- _Fragmento del texto_
____
Kunelius (2001) precisa que el término conversación aplicado al periodismo asume múltiples roles: como una metáfora que desafía el flujo unidireccional de la comunicación, como un método que obliga a trabajar de formas más interactivas y participativas, y como una meta para evaluar las noticias y sus consecuencias (p. 31).

Schudson (1997, citado en Kunelius, 2001), uno de los principales críticos de la elasticidad del concepto, refuta argumentando que la conversación no necesariamente es

funcional para la democracia deliberativa, pues se asocia con un intercambio libre, espontáneo y agradable de ideas, contrario a la deliberación, que consiste en un intercambio de argumentos ordenado, orientado a la solución de problemas y que puede llegar a resultar incómodo.

Además, para que una conversación garantice su efectividad de llegar a acuerdos, ha de regirse por ciertas reglas en las que todos los participantes tengan oportunidad de expresarse en igualdad de condiciones. En ese sentido, el problema es muy similar a las críticas contra la ética discursiva habermasiana que exige que «la comunicación tiene que estar libre de coacciones tanto internas como externas» (Habermas, 2007, p. 181). Dicha conversación democrática e idealista sólo sería posible en un espacio de ficción fuera de la sociedad, la cual está marcada por desigualdades sociales, políticas y económicas.

No obstante, habría que rescatar el valor de la conversación como una metáfora para desbancar al antiguo paradigma del periodismo, que pretendía informar una supuesta realidad objetiva:

La ciencia moderna, la filosofía y la crítica cultural se han hecho muy conscientes de los límites del saber. Por eso, nuestros debates a menudo concluyen con lo obvio: «lo mejor que podemos hacer es tener una discusión abierta o diálogo sobre ello» (Kunelius, 2001, p. 47).
____
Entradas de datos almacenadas
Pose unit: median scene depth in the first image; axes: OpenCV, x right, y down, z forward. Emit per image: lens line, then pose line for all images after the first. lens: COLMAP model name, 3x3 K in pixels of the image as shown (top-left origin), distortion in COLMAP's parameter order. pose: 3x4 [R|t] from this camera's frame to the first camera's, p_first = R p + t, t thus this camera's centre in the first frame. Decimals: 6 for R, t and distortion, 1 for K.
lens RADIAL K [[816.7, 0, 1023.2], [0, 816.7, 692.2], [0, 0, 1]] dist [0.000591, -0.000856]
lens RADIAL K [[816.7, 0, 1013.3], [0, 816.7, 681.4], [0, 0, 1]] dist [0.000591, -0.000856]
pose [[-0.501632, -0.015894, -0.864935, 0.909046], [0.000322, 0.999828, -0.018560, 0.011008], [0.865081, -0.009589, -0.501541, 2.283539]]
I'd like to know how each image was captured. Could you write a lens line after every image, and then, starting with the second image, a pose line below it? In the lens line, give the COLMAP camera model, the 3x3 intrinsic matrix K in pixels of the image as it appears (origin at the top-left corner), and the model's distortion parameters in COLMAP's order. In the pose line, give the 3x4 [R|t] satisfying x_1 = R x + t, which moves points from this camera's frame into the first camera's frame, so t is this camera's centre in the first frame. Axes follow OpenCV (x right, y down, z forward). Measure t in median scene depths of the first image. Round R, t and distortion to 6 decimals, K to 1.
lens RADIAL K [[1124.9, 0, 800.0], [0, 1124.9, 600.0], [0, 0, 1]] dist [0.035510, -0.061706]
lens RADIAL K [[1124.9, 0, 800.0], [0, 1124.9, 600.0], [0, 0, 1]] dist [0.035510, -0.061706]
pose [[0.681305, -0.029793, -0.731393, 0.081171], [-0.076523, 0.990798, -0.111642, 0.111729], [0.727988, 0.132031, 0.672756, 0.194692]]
____
- _Consigna A_
Transcribe la parte del fragmento sobre la conversación en el periodismo que empieza en "No obstante, habría" y termina en "2001, p. 47).".
- _Consigna B_
Enumera los roles que, según Kunelius, asume el término conversación aplicado al periodismo, tal como los presenta el fragmento sobre la conversación en el periodismo.
- _Consigna C_
Responde, a partir del fragmento sobre la conversación en el periodismo:
(i) ¿Con qué tipo de intercambio de ideas se asocia la conversación, según el argumento de Schudson?
(ii) ¿Qué exige la ética discursiva habermasiana según la cita de Habermas?
(iii) ¿Qué disciplinas se han hecho muy conscientes de los límites del saber?

- _Solución A_
No obstante, habría que rescatar el valor de la conversación como una metáfora para desbancar al antiguo paradigma del periodismo, que pretendía informar una supuesta realidad objetiva:

La ciencia moderna, la filosofía y la crítica cultural se han hecho muy conscientes de los límites del saber. Por eso, nuestros debates a menudo concluyen con lo obvio: «lo mejor que podemos hacer es tener una discusión abierta o diálogo sobre ello» (Kunelius, 2001, p. 47).

- _Solución B_
- Una metáfora que desafía el flujo unidireccional de la comunicación.
- Un método que obliga a trabajar de formas más interactivas y participativas.
- Una meta para evaluar las noticias y sus consecuencias.

- _Solución C_
(i) Con un intercambio libre, espontáneo y agradable de ideas.
(ii) Que la comunicación esté libre de coacciones tanto internas como externas.
(iii) La ciencia moderna, la filosofía y la crítica cultural.